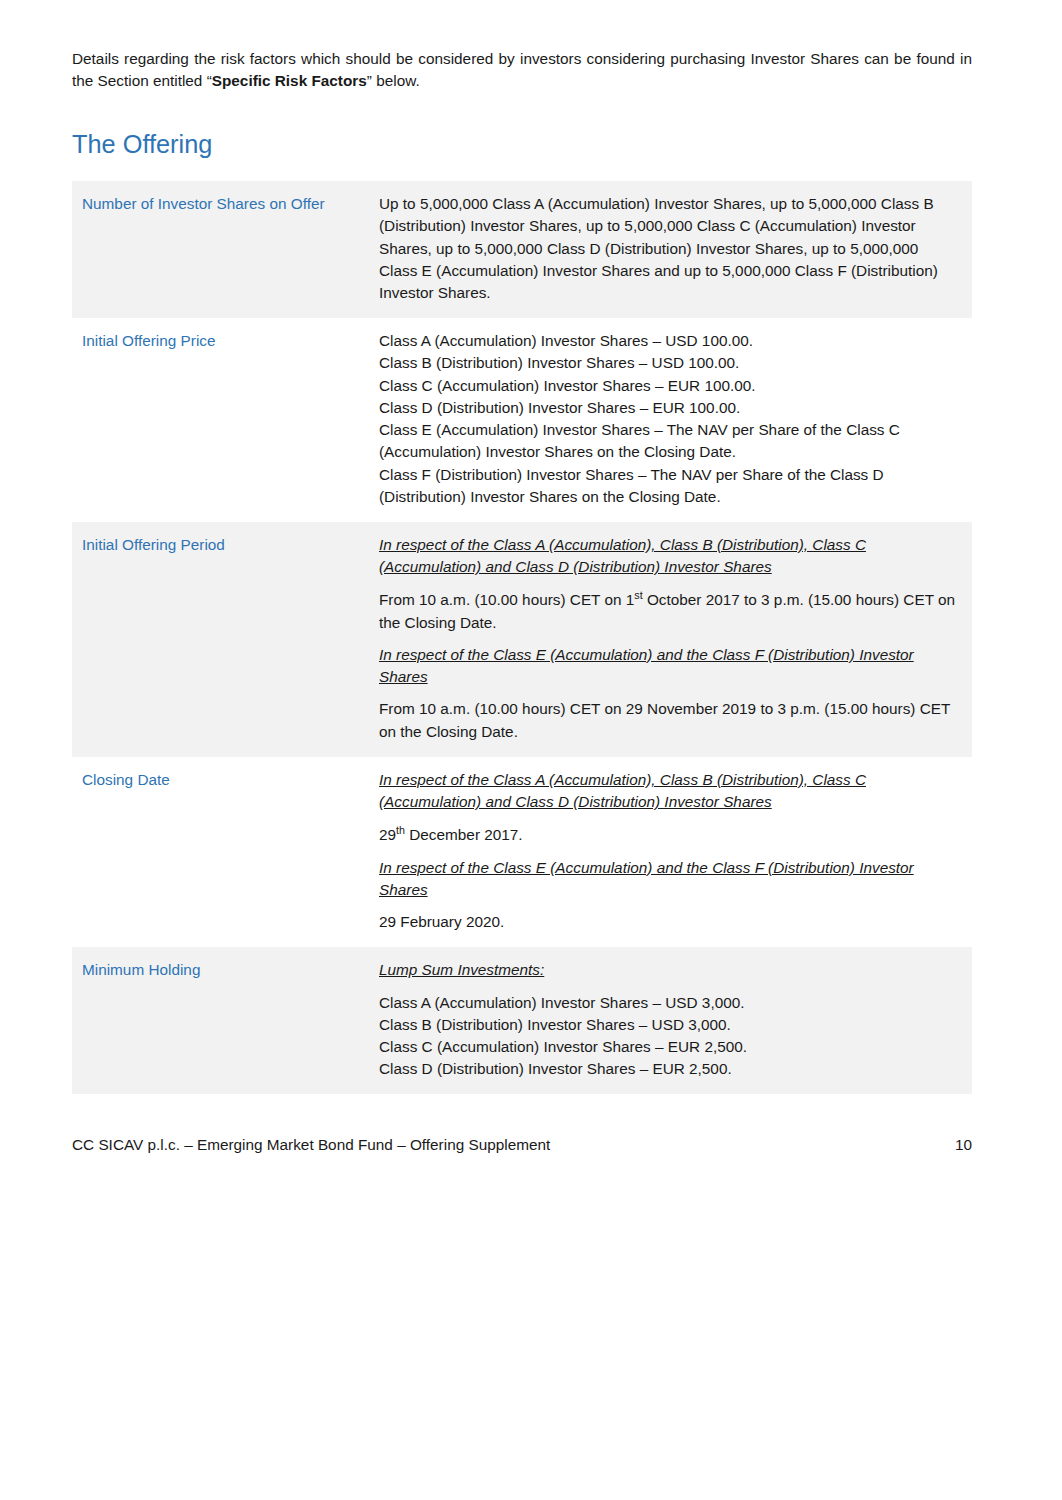Details regarding the risk factors which should be considered by investors considering purchasing Investor Shares can be found in the Section entitled “Specific Risk Factors” below.
The Offering
| Number of Investor Shares on Offer | Up to 5,000,000 Class A (Accumulation) Investor Shares, up to 5,000,000 Class B (Distribution) Investor Shares, up to 5,000,000 Class C (Accumulation) Investor Shares, up to 5,000,000 Class D (Distribution) Investor Shares, up to 5,000,000 Class E (Accumulation) Investor Shares and up to 5,000,000 Class F (Distribution) Investor Shares. |
| Initial Offering Price | Class A (Accumulation) Investor Shares – USD 100.00. Class B (Distribution) Investor Shares – USD 100.00. Class C (Accumulation) Investor Shares – EUR 100.00. Class D (Distribution) Investor Shares – EUR 100.00. Class E (Accumulation) Investor Shares – The NAV per Share of the Class C (Accumulation) Investor Shares on the Closing Date. Class F (Distribution) Investor Shares – The NAV per Share of the Class D (Distribution) Investor Shares on the Closing Date. |
| Initial Offering Period | In respect of the Class A (Accumulation), Class B (Distribution), Class C (Accumulation) and Class D (Distribution) Investor Shares From 10 a.m. (10.00 hours) CET on 1 st October 2017 to 3 p.m. (15.00 hours) CET on the Closing Date. In respect of the Class E (Accumulation) and the Class F (Distribution) Investor Shares From 10 a.m. (10.00 hours) CET on 29 November 2019 to 3 p.m. (15.00 hours) CET on the Closing Date. |
| Closing Date | In respect of the Class A (Accumulation), Class B (Distribution), Class C (Accumulation) and Class D (Distribution) Investor Shares 29 th December 2017. In respect of the Class E (Accumulation) and the Class F (Distribution) Investor Shares 29 February 2020. |
| Minimum Holding | Lump Sum Investments: Class A (Accumulation) Investor Shares – USD 3,000. Class B (Distribution) Investor Shares – USD 3,000. Class C (Accumulation) Investor Shares – EUR 2,500. Class D (Distribution) Investor Shares – EUR 2,500. |
CC SICAV p.l.c. – Emerging Market Bond Fund – Offering Supplement 10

================================

> REQUIRED WORK: All that should be returned is the run of lines from the one with "CET on the Closing Date. |" to the last line of the material above, copied exactly.

> ANSWER AREA:
| Initial Offering Period | In respect of the Class A (Accumulation), Class B (Distribution), Class C (Accumulation) and Class D (Distribution) Investor Shares From 10 a.m. (10.00 hours) CET on 1 st October 2017 to 3 p.m. (15.00 hours) CET on the Closing Date. In respect of the Class E (Accumulation) and the Class F (Distribution) Investor Shares From 10 a.m. (10.00 hours) CET on 29 November 2019 to 3 p.m. (15.00 hours) CET on the Closing Date. |
| Closing Date | In respect of the Class A (Accumulation), Class B (Distribution), Class C (Accumulation) and Class D (Distribution) Investor Shares 29 th December 2017. In respect of the Class E (Accumulation) and the Class F (Distribution) Investor Shares 29 February 2020. |
| Minimum Holding | Lump Sum Investments: Class A (Accumulation) Investor Shares – USD 3,000. Class B (Distribution) Investor Shares – USD 3,000. Class C (Accumulation) Investor Shares – EUR 2,500. Class D (Distribution) Investor Shares – EUR 2,500. |
CC SICAV p.l.c. – Emerging Market Bond Fund – Offering Supplement 10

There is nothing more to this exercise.